UNC Scrooges It Up

Another setback in the War on Christmas:

For as long as anyone can remember, Christmas trees adorned with lights and ornaments have greeted holiday season visitors to [University of North Carolina] Chapel Hill's two main libraries.

Not this year.

The trees, which have stood in the lobby areas of Wilson and Davis libraries each December, were kept in storage this year at the behest of Sarah Michalak, the associate provost for university libraries.

Michalak's decision followed several years of queries and complaints from library employees and patrons bothered by the Christian display, Michalak said this week.

As symbols go, Christmas trees have about as much religious content as the Easter bunny. Associate Provost Michalak manages to outdo the ACLU, which has never (at least not yet) raised a stink about government sponsorship of holiday decorations, including Christmas trees in public locations.

In fact, here's a story from a couple years back where officials in Maui, under legal threat from the local ACLU, hastily erected a Christmas tree. Because—I am not making this up—they had a menorah on display. Explanation:

In its letter to the county sent Tuesday, the ACLU cited case law that found government displays of religious symbols on their own could be perceived as an unconstitutional endorsement of religion. But government displays that included secular holiday symbols, like Christmas trees, alongside religious symbols, did not endorse religion.
So it's not as if the library was an imminent lawsuit target. Instead, it appears that Associate Provost Michalak was most interested in promoting her own religion, brain-dead relativism:
Aside from the fact that a UNC Chapel Hill library is a public facility, Michalak said, libraries are places where information from all corners of the world and all belief systems is offered without judgment. Displaying one particular religion's symbols is antithetical to that philosophy, she said.

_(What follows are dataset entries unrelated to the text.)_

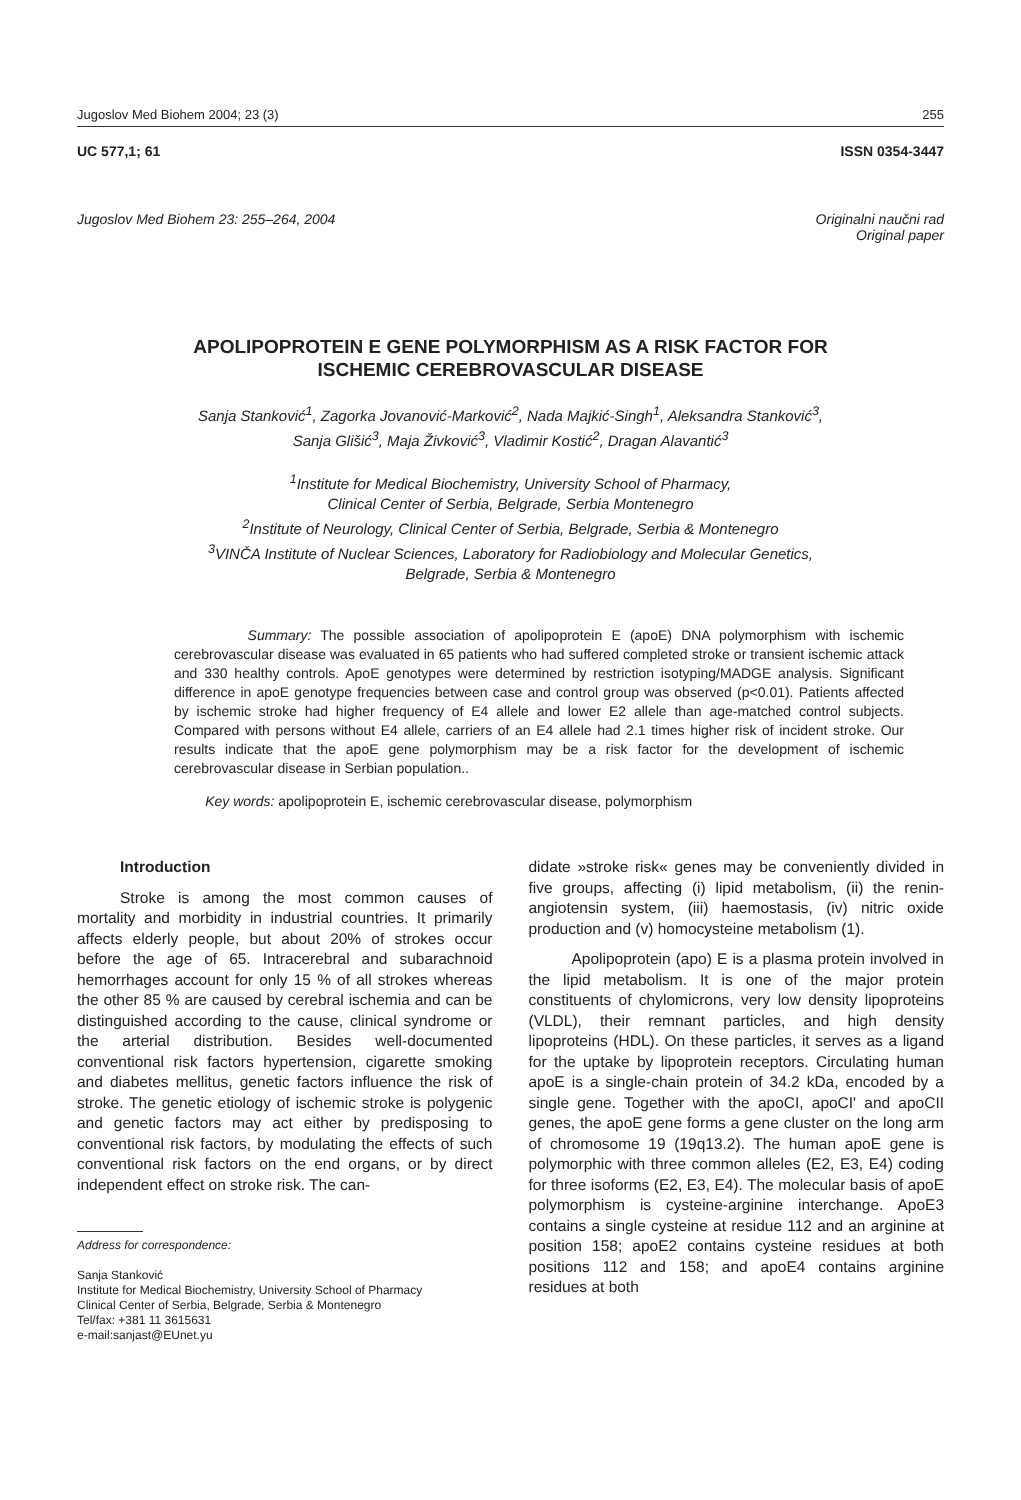Jugoslov Med Biohem 2004; 23 (3) 255
UC 577,1; 61 ISSN 0354-3447
Jugoslov Med Biohem 23: 255–264, 2004 Originalni naučni rad
Original paper
APOLIPOPROTEIN E GENE POLYMORPHISM AS A RISK FACTOR FOR
ISCHEMIC CEREBROVASCULAR DISEASE
Sanja Stanković<sup>1</sup>, Zagorka Jovanović-Marković<sup>2</sup>, Nada Majkić-Singh<sup>1</sup>, Aleksandra Stanković<sup>3</sup>,
Sanja Glišić<sup>3</sup>, Maja Živković<sup>3</sup>, Vladimir Kostić<sup>2</sup>, Dragan Alavantić<sup>3</sup>
<sup>1</sup> Institute for Medical Biochemistry, University School of Pharmacy,
Clinical Center of Serbia, Belgrade, Serbia Montenegro
<sup>2</sup> Institute of Neurology, Clinical Center of Serbia, Belgrade, Serbia & Montenegro
<sup>3</sup> VINČA Institute of Nuclear Sciences, Laboratory for Radiobiology and Molecular Genetics,
Belgrade, Serbia & Montenegro
Summary: The possible association of apolipoprotein E (apoE) DNA polymorphism with ischemic cerebrovascular disease was evaluated in 65 patients who had suffered completed stroke or transient ischemic attack and 330 healthy controls. ApoE genotypes were determined by restriction isotyping/MADGE analysis. Significant difference in apoE genotype frequencies between case and control group was observed (p<0.01). Patients affected by ischemic stroke had higher frequency of E4 allele and lower E2 allele than age-matched control subjects. Compared with persons without E4 allele, carriers of an E4 allele had 2.1 times higher risk of incident stroke. Our results indicate that the apoE gene polymorphism may be a risk factor for the development of ischemic cerebrovascular disease in Serbian population..
Key words: apolipoprotein E, ischemic cerebrovascular disease, polymorphism
Introduction
Stroke is among the most common causes of mortality and morbidity in industrial countries. It primarily affects elderly people, but about 20% of strokes occur before the age of 65. Intracerebral and subarachnoid hemorrhages account for only 15 % of all strokes whereas the other 85 % are caused by cerebral ischemia and can be distinguished according to the cause, clinical syndrome or the arterial distribution. Besides well-documented conventional risk factors hypertension, cigarette smoking and diabetes mellitus, genetic factors influence the risk of stroke. The genetic etiology of ischemic stroke is polygenic and genetic factors may act either by predisposing to conventional risk factors, by modulating the effects of such conventional risk factors on the end organs, or by direct independent effect on stroke risk. The can-
Address for correspondence:
Sanja Stanković
Institute for Medical Biochemistry, University School of Pharmacy
Clinical Center of Serbia, Belgrade, Serbia & Montenegro
Tel/fax: +381 11 3615631
e-mail:sanjast@EUnet.yu
didate »stroke risk« genes may be conveniently divided in five groups, affecting (i) lipid metabolism, (ii) the renin-angiotensin system, (iii) haemostasis, (iv) nitric oxide production and (v) homocysteine metabolism (1).
Apolipoprotein (apo) E is a plasma protein involved in the lipid metabolism. It is one of the major protein constituents of chylomicrons, very low density lipoproteins (VLDL), their remnant particles, and high density lipoproteins (HDL). On these particles, it serves as a ligand for the uptake by lipoprotein receptors. Circulating human apoE is a single-chain protein of 34.2 kDa, encoded by a single gene. Together with the apoCI, apoCI' and apoCII genes, the apoE gene forms a gene cluster on the long arm of chromosome 19 (19q13.2). The human apoE gene is polymorphic with three common alleles (E2, E3, E4) coding for three isoforms (E2, E3, E4). The molecular basis of apoE polymorphism is cysteine-arginine interchange. ApoE3 contains a single cysteine at residue 112 and an arginine at position 158; apoE2 contains cysteine residues at both positions 112 and 158; and apoE4 contains arginine residues at both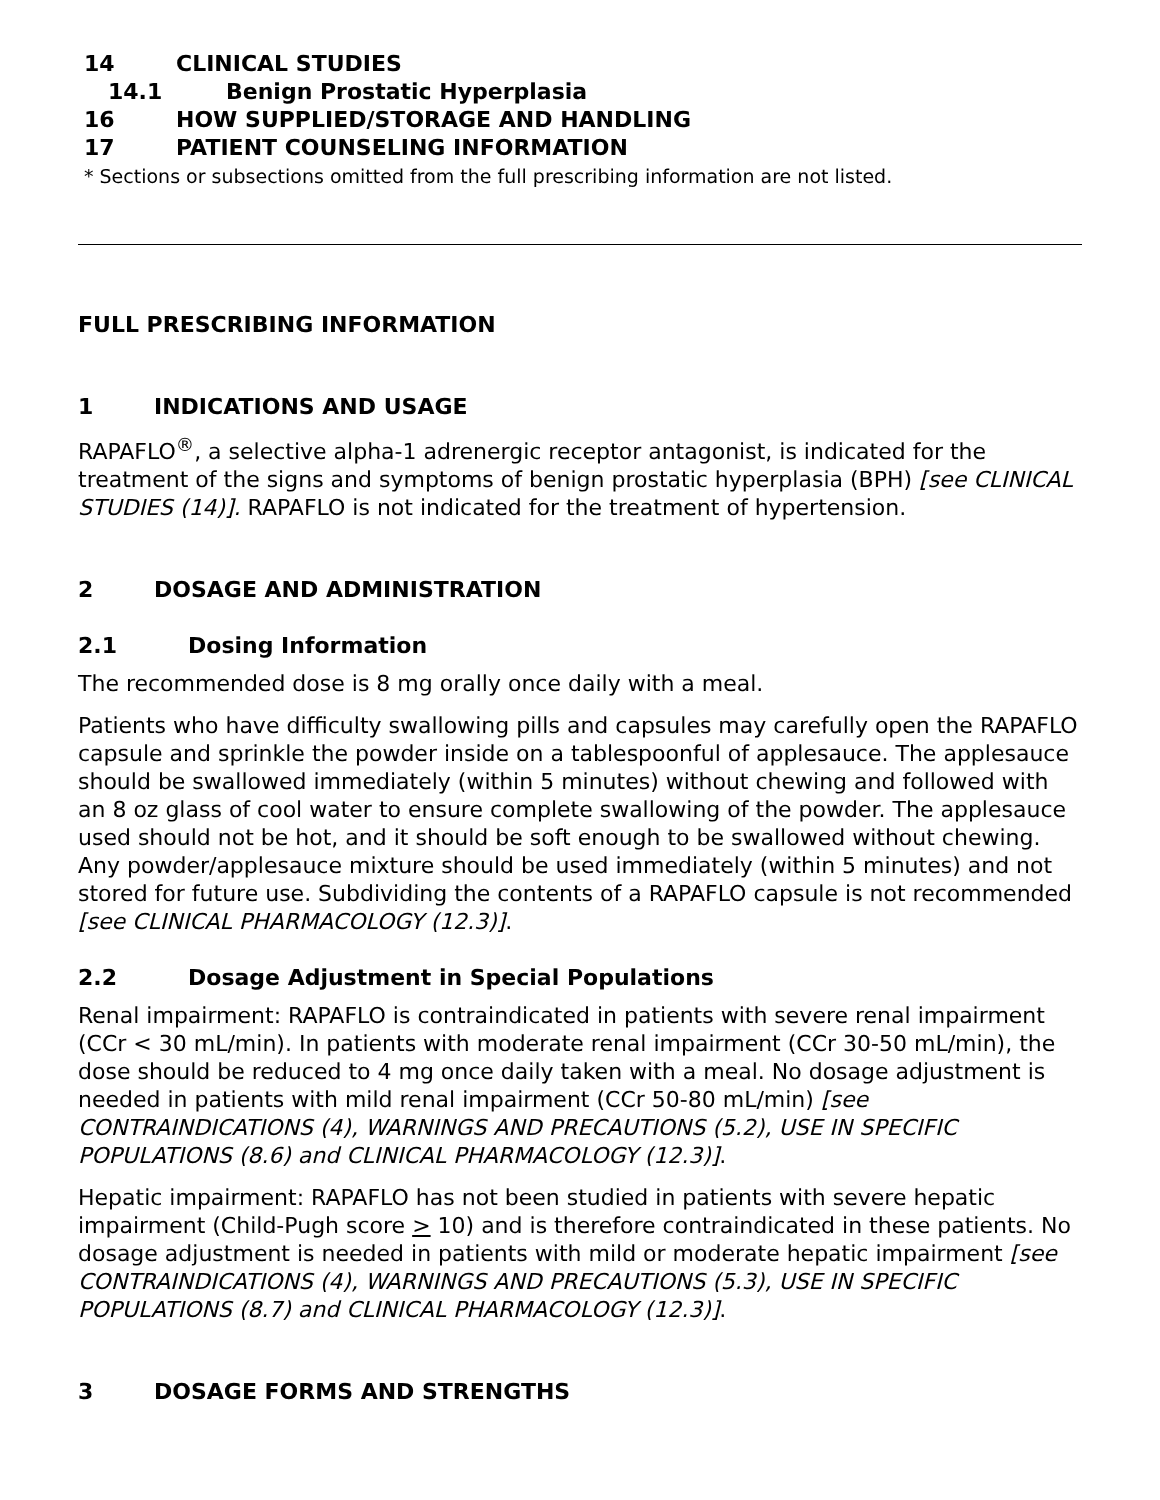14 CLINICAL STUDIES
14.1 Benign Prostatic Hyperplasia
16 HOW SUPPLIED/STORAGE AND HANDLING
17 PATIENT COUNSELING INFORMATION
* Sections or subsections omitted from the full prescribing information are not listed.
FULL PRESCRIBING INFORMATION
1 INDICATIONS AND USAGE
RAPAFLO<sup>®</sup>, a selective alpha-1 adrenergic receptor antagonist, is indicated for the treatment of the signs and symptoms of benign prostatic hyperplasia (BPH) [see CLINICAL STUDIES (14)]. RAPAFLO is not indicated for the treatment of hypertension.
2 DOSAGE AND ADMINISTRATION
2.1 Dosing Information
The recommended dose is 8 mg orally once daily with a meal.
Patients who have difficulty swallowing pills and capsules may carefully open the RAPAFLO capsule and sprinkle the powder inside on a tablespoonful of applesauce. The applesauce should be swallowed immediately (within 5 minutes) without chewing and followed with an 8 oz glass of cool water to ensure complete swallowing of the powder. The applesauce used should not be hot, and it should be soft enough to be swallowed without chewing. Any powder/applesauce mixture should be used immediately (within 5 minutes) and not stored for future use. Subdividing the contents of a RAPAFLO capsule is not recommended [see CLINICAL PHARMACOLOGY (12.3)].
2.2 Dosage Adjustment in Special Populations
Renal impairment: RAPAFLO is contraindicated in patients with severe renal impairment (CCr < 30 mL/min). In patients with moderate renal impairment (CCr 30-50 mL/min), the dose should be reduced to 4 mg once daily taken with a meal. No dosage adjustment is needed in patients with mild renal impairment (CCr 50-80 mL/min) [see CONTRAINDICATIONS (4), WARNINGS AND PRECAUTIONS (5.2), USE IN SPECIFIC POPULATIONS (8.6) and CLINICAL PHARMACOLOGY (12.3)].
Hepatic impairment: RAPAFLO has not been studied in patients with severe hepatic impairment (Child-Pugh score > 10) and is therefore contraindicated in these patients. No dosage adjustment is needed in patients with mild or moderate hepatic impairment [see CONTRAINDICATIONS (4), WARNINGS AND PRECAUTIONS (5.3), USE IN SPECIFIC POPULATIONS (8.7) and CLINICAL PHARMACOLOGY (12.3)].
3 DOSAGE FORMS AND STRENGTHS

"We strive in our collection to have a wide variety of ideas," she said. "It doesn't seem right to celebrate one particular set of customs."

Indeed. For in this season of joy, peace, generosity, and love, it's just not fair that misery, hatred, selfishness and violence aren't given their fair share of the public discourse. You wouldn't want to foster the impression that the University is taking sides on something like that.

Over the next few weeks, I suppose Associate Provost Michalak and the (I suspect mostly imaginary) "employees and patrons" who complained will look at the bare empty spots where the Christmas trees used to stand and get a wee bit of black self-satisfaction. I caused that. Me. One suspects that removing a bit of beauty—even secular kitschy beauty—from the lives of others is as good as it gets for them.

To nobody's surprise, many, many more complaints about the trees' absence were generated as a result of the Michalakian action. As a result, UNC Chancellor Holden Thorp issued a statement, which is good enough to quote in full:

I understand that the Library staff made the decision not to put up a Christmas tree this year after giving it a lot of thought. The university administration doesn't get involved in decisions like that. Departments can choose to put up a tree or not. And if you take a walk across campus, I think you'll see that. The facade of Memorial Hall, our major performing venue, is fully decorated for the holiday, and The Nutcracker is its major December attraction. Student Stores is like any retailer this time of year. They have a tree decorated with Carolina ornaments in the window and, in the store, there is a mantle decorated with Carolina stockings. The Student Activities Fund Office has a Christmas tree in its window. There's a big Christmas wreath with a Carolina-blue ribbon on it in the Student Union. Our own Carolina Inn is again featuring its Twelve Days of Christmas displays throughout the hotel. And just as we have for the last 59 years, our Morehead Planetarium and Science Center is featuring The Star of Bethlehem.

So Christmas is recognized on this campus.

Thanks for your interest in Carolina, and have a joyous Christmas season.

Holden Thorp

If I may paraphrase Chancellor Thorp: pay no attention to the crazy lady in the library.

I particularly like how Thorp refers to an Associate Provost as "Library staff". In Academia, that's major disrespect.